# need a bamboo pole!



## woods-n-water (Jul 30, 2011)

Anyone know where I can find a 15' of longer bamboo pole for cheap.


----------



## ycanti (Jul 13, 2011)

Green poles?


----------



## wld1985 (Oct 2, 2007)

What do they go for? I've seen them,but never used them.


----------



## Reel Cool (Jul 24, 2011)

Ya I just seen some a few mins ago at the bait shop at pace and cervaties the had all sizes but he had a bunch of the long gig poles bamboo


----------



## woods-n-water (Jul 30, 2011)

[email protected] said:


> Green poles?


I guess that would work I've never made a gig before but I found my dads old gig head so I figured I try


----------



## Five Prongs Of Fury (Apr 15, 2008)

Almost all of the shops around Pensacola have them.


----------



## boatnbob (May 31, 2009)

*Poles - here is a # I wrote down for green ones*

This guy posted on Craigslist earlier in the summer reference poles. He only wanted $1.00 for 1" poles and $3 for 2.5" poles. The # is 393-3863. I am not sure if he still has any, but his prices are very attractive. When I have time, I will go and pick up a few for long term drying. I didn't buy any as I had already bought some in town off of Pace & Cervantes at the local bait shop. 

If you buy a new bamboo pole, get the ones with the reinforced plastic collar that goes around your wooden plug. They are very reasonable and great poles. I had built some out of aluminum, but I learned quickly they aren't what you want for floundering. Bamboo bends, is lighter, and floats! Aluminum doesn't. My gig's looked good, but weren't practical. 

I am still learning. I was told to weld a bolt or metal stock back about 2" back from the ends of the prongs across the prongs as this was supposed to help the longevity of the prongs. Not sure what it is supposed to do, but I did it.

Good luck,

Bob


----------



## jim t (Sep 30, 2007)

I'd like a couple long (20 foot or so) and a couple 10 footers too. I've been told that a green pole will dry out nicely in the house as long as you leave it out of the sun and heat which will cause splits.

Looking to play with the poles to make push poles and gigs.

Jim


----------



## ycanti (Jul 13, 2011)

We have a huge patch by the farm but that's up above Dothan, there's a patch on Wilde Lake, right off of Pine Forest. It's on the left across from the church. It's in a yard but they might let you trim a few out


----------



## Bubba (Sep 27, 2007)
******************************
__SET PROBLEM 1__.
Give every distinct username that heads an entry in the bamboo pole thread, each once.
__SET PROBLEM 2__.
Write what comes next in the bamboo pole thread, starting right after its last line.
The listing has no connection to the bamboo pole thread.

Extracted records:
******************************
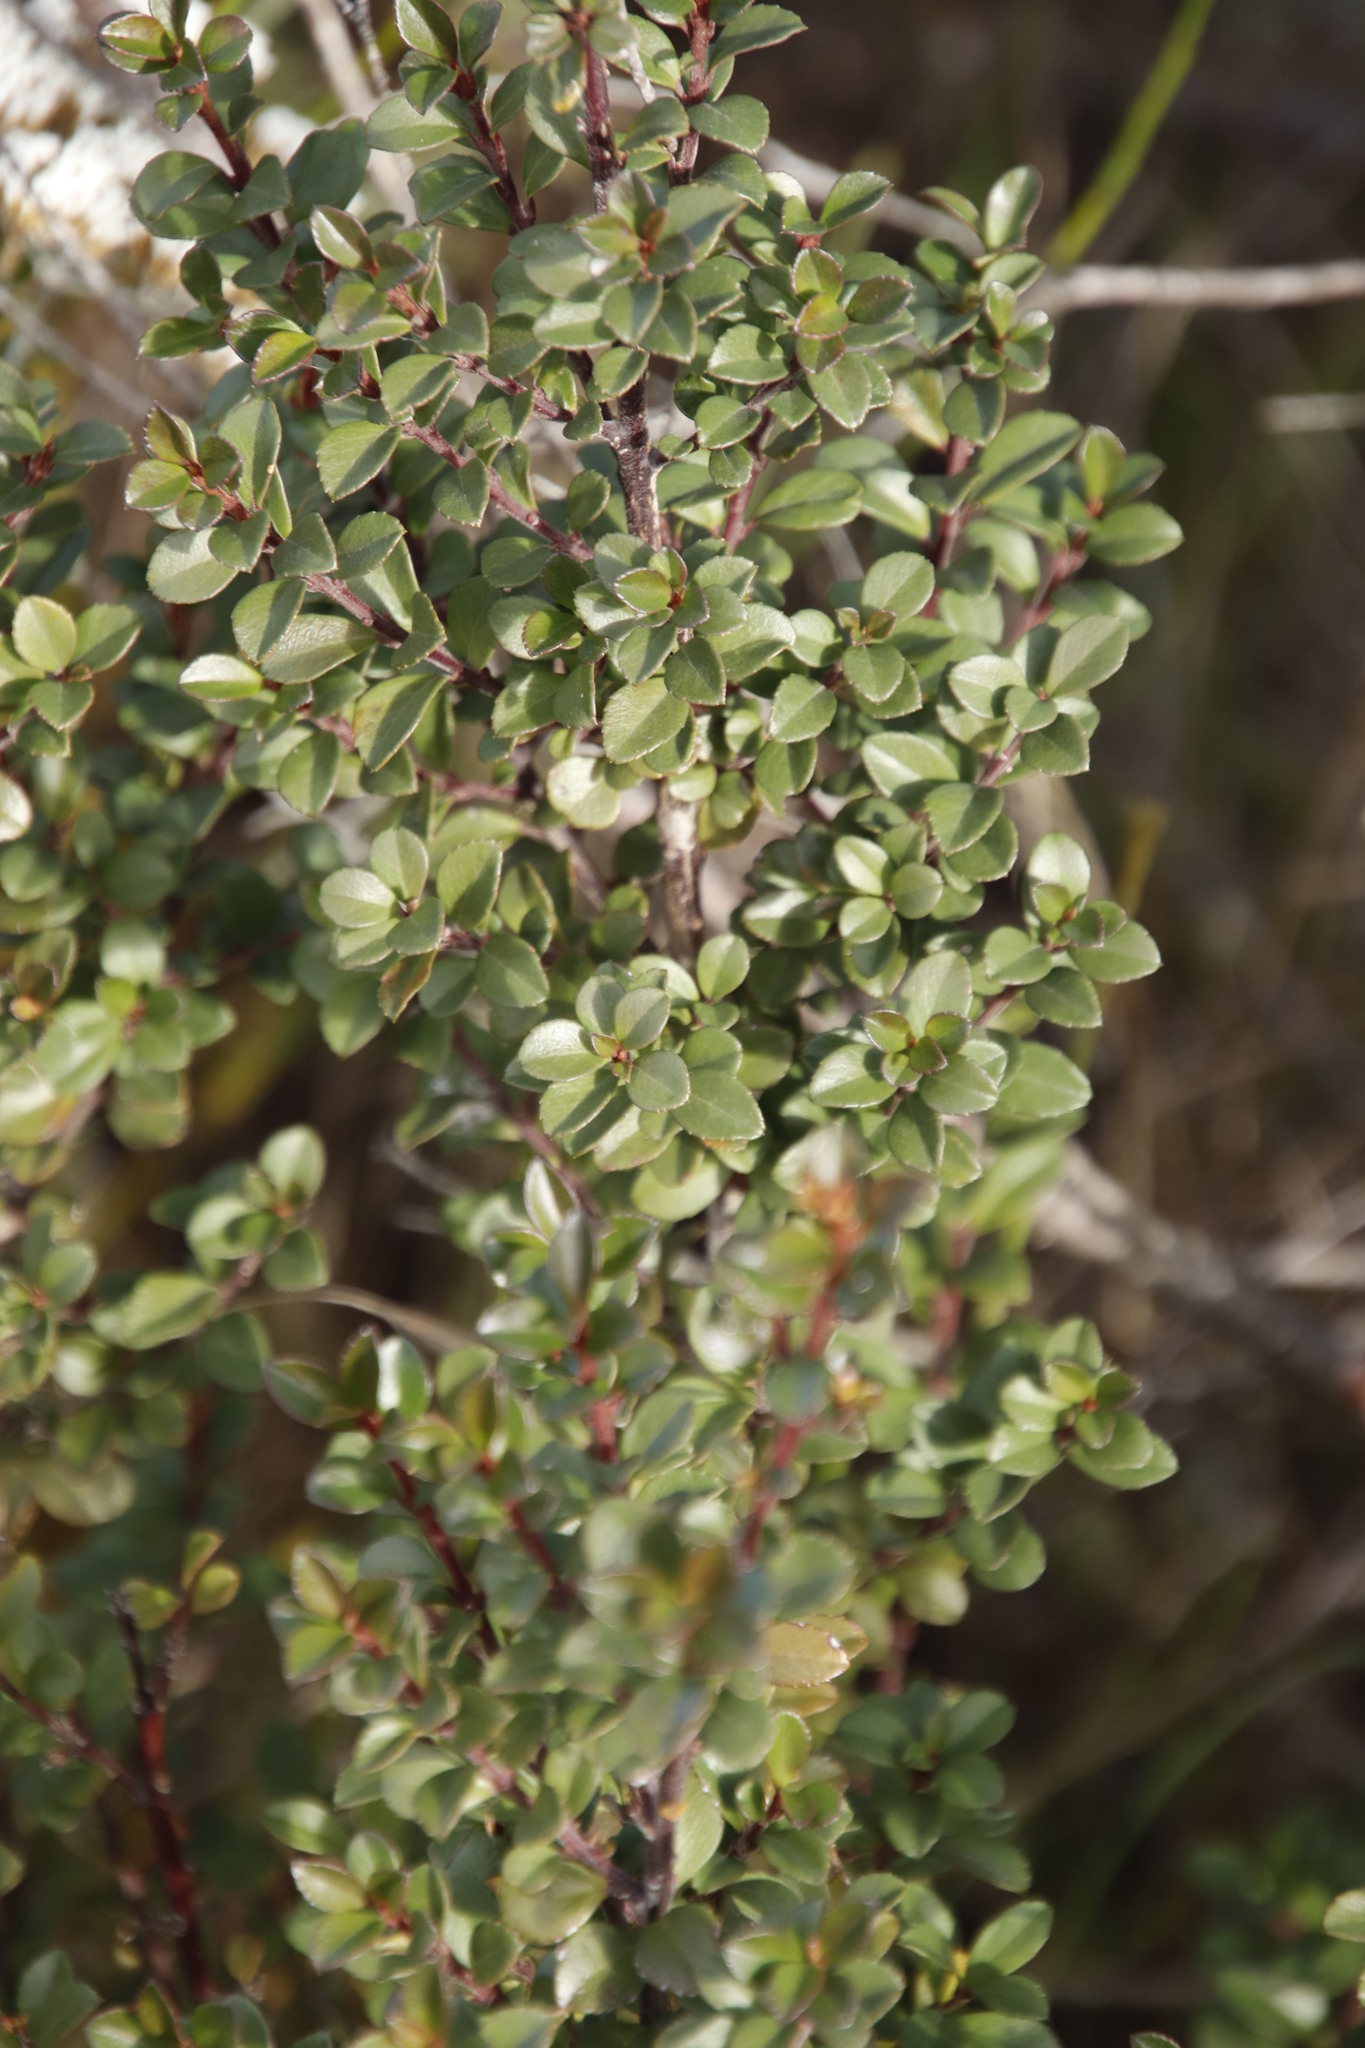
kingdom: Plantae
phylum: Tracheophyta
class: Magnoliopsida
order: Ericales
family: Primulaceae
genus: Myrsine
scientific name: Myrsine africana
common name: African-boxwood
******************************
__ANSWER 1__.
woods-n-water, ycanti, wld1985, Reel Cool, Five Prongs Of Fury, boatnbob, jim t, Bubba

__ANSWER 2__.
*gig pole*

Try an 1 1/4'' closet rod from Home Depot or Lowes, sand it down and stain it or wipe it down with linseed oil. I have a couple I've been using for several years. You can get long or short ones, sold by the ft. if I remember right


----------



## jspooney (Oct 2, 2007)

Jim, I can get you a few in Blackwater after hunting season starts and I go that way. I know where there is a huge bamboo patch.


----------



## Five Prongs Of Fury (Apr 15, 2008)

Bubba said:


> Try an 1 1/4'' closet rod from Home Depot or Lowes, sand it down and stain it or wipe it down with linseed oil. I have a couple I've been using for several years. You can get long or short ones, sold by the ft. if I remember right


They will work, but they are heavy as hell and its hard to find one that is straight. :thumbdown:


----------



## CurDog (Nov 14, 2010)

If you're going West on Berryhill Rd, after passing W.Spencerfield Rd., about 1/2 mile up, there's a patch on the Right-side of the road, just past the water tower. Don't know if they'll let you have one, but asking wouldn't hurt.


----------



## tugfisher76 (Aug 5, 2011)

not sure where your at but if your in or close to freeport there a forest of bamboo on madison dr


----------



## woods-n-water (Jul 30, 2011)

tugfisher76 said:


> not sure where your at but if your in or close to freeport there a forest of bamboo on madison dr


Way to far for me


----------



## woods-n-water (Jul 30, 2011)

I found a lil patch off blue angel in an empty lot


----------



## jim t (Sep 30, 2007)

jspooney said:


> Jim, I can get you a few in Blackwater after hunting season starts and I go that way. I know where there is a huge bamboo patch.



Jeff,

Thanks, Whack off a few long ones and strap them to your car or truck if you think about it.

I'll swing by and pick them up or if you can take a day off from dozing in the tree we'll go fishing in the winter.

Jim


----------



## jspooney (Oct 2, 2007)

will do Jim. I'll be up that way around bow season. You'll get a PM when I have em.


----------



## MrPhoShiz (Sep 22, 2010)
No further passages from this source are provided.